Chargeback Insurance: What Is It & Should You Get It

Chargeback insurance protects businesses from financial losses caused by fraudulent credit card transactions. It's ideal for high-risk businesses, including online retailers. Keep reading to learn whether it’s worth considering.
Author
Category
Business
Date posted
May 23, 2024
Time to read
12
minutes

As an owner of e-commerce stores, I’ve considered chargeback insurance and have done a lot of research into it. This guide will compile my research and help you determine whether it’s a worthwhile investment.

I’ll talk about what it is, how it works, who it’s best for, what it covers, and examples of providers.

Let’s learn about chargeback insurance.

Key Takeaways

  • Chargeback insurance protects businesses from financial losses caused by fraudulent credit card transactions.
  • It's ideal for high-risk businesses like online retailers.
  • Costs vary based on business risk, with options for flat fees, percentages, or per-transaction charges.
  • Chargeback insurance doesn't cover all disputes, mainly focusing on fraudulent transactions.
  • Consider alternatives like fraud prevention tools and chargeback mitigation services.

Who Should Get Chargeback Insurance?

Businesses experiencing frequent chargebacks specifically caused by fraud are the candidates for chargeback insurance.

Examples includes businesses where stolen credit card information or unauthorized transactions are a major source of losses, such as:

  • Online Retailers: E-commerce stores lack face-to-face verification, making them vulnerable to card-not-present fraud, where thieves use stolen card details.
  • Luxury Item Retailers: High-value goods attract fraudsters who use stolen payment information, increasing the potential financial impact of chargebacks.
  • Businesses Prone to Specific Fraudulent Chargeback Schemes: Companies may face industry-specific fraud patterns (e.g., unauthorized resales in ticketing, recurring billing disputes in subscription services) that align with their selected insurance coverage.

Ensure the covered chargeback reason codes match the types of fraud your business is most likely to experience.

For example, an online retailer might be primarily concerned with card-not-present fraud (CNP), where thieves use stolen card details for unauthorized purchases.

A business should look for an insurance policy that covers chargeback reason codes related to CNP, such as "Fraudulent Transaction" or "Card Not Present" (reason codes can vary by provider).

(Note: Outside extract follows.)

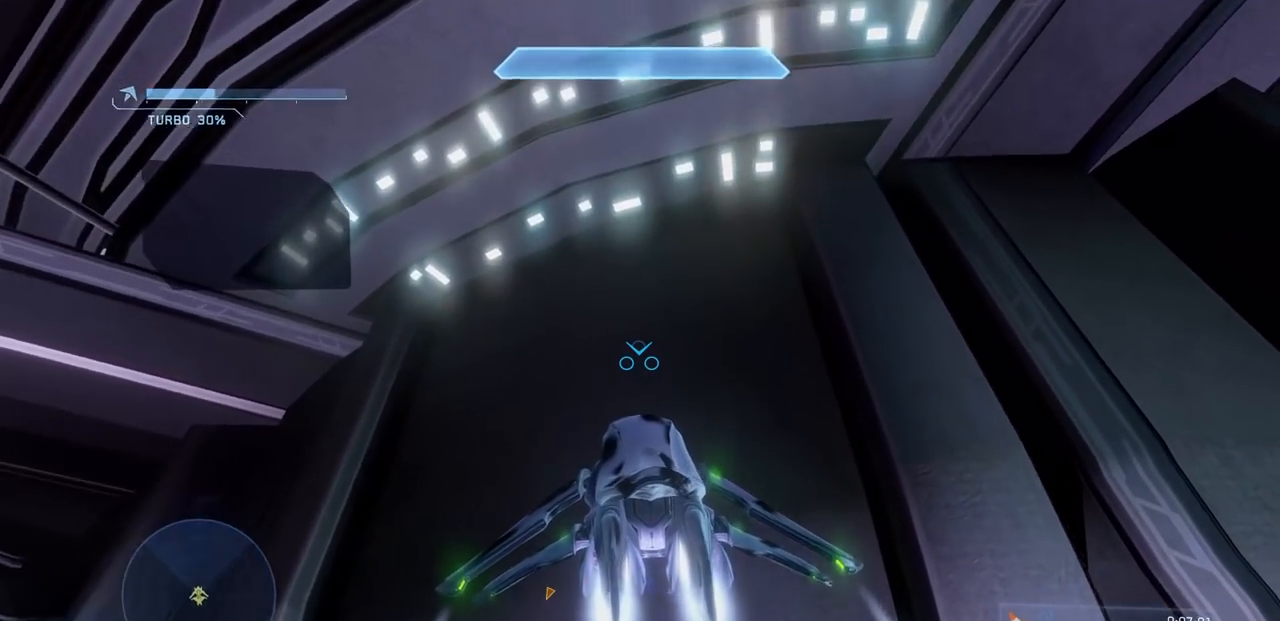
Gameplay with a controller (Xbox layout); each line is a JSON object with the inputs held at the frame after it (dt_ms = milliseconds from this image to that frame). "events" lists button and stick changes between this image and that frame as [ms after this image, input, new state], when the widget could be followed in between. Not read: A DPAD_DOWN DPAD_LEFT DPAD_RIGHT DPAD_UP HOME L3 R3 START Y.
{"dt_ms": 501, "buttons": ["L2"], "left_stick": "up", "right_stick": "up-right", "events": []}
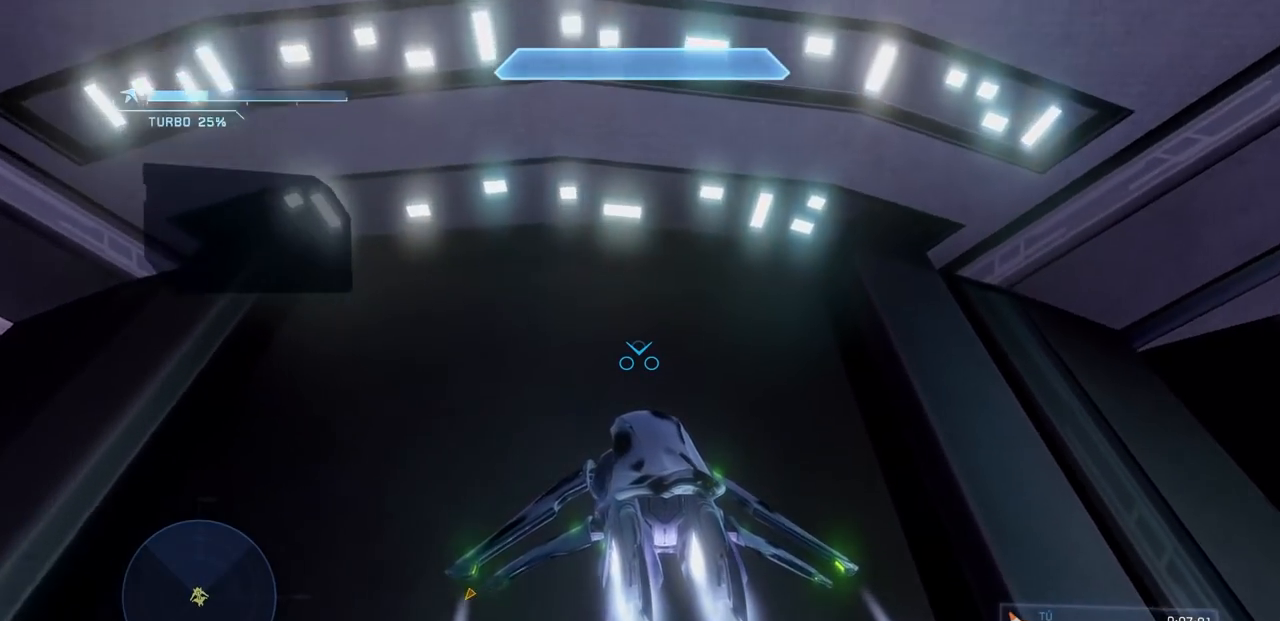
{"dt_ms": 500, "buttons": [], "left_stick": "up", "right_stick": "up-right"}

Summary: Chargeback insurance is best for businesses facing significant losses from fraudulent chargebacks. Always review policy details to ensure it covers the types of fraud your business experiences.

Pros & Cons of Chargeback Insurance

Pros of chargeback insurance:

  • Saves businesses from financial ruin: Fraudulent chargebacks can bankrupt vulnerable businesses; insurance acts as a lifeline in these situations.
  • Eliminates the stress of chargeback disputes: The insurance company handles the complex and frustrating process, freeing up the merchant's focus.
  • Prevents business closure: Excessive chargebacks can result in banks terminating accounts, forcing businesses to shut down; insurance offers a safeguard.
  • The only way to recover losses: In many cases of fraud, chargeback insurance is the merchant's sole chance of recouping lost funds.
  • Sign of responsible business ownership: Demonstrates to banks and customers that the merchant is serious about combating fraud.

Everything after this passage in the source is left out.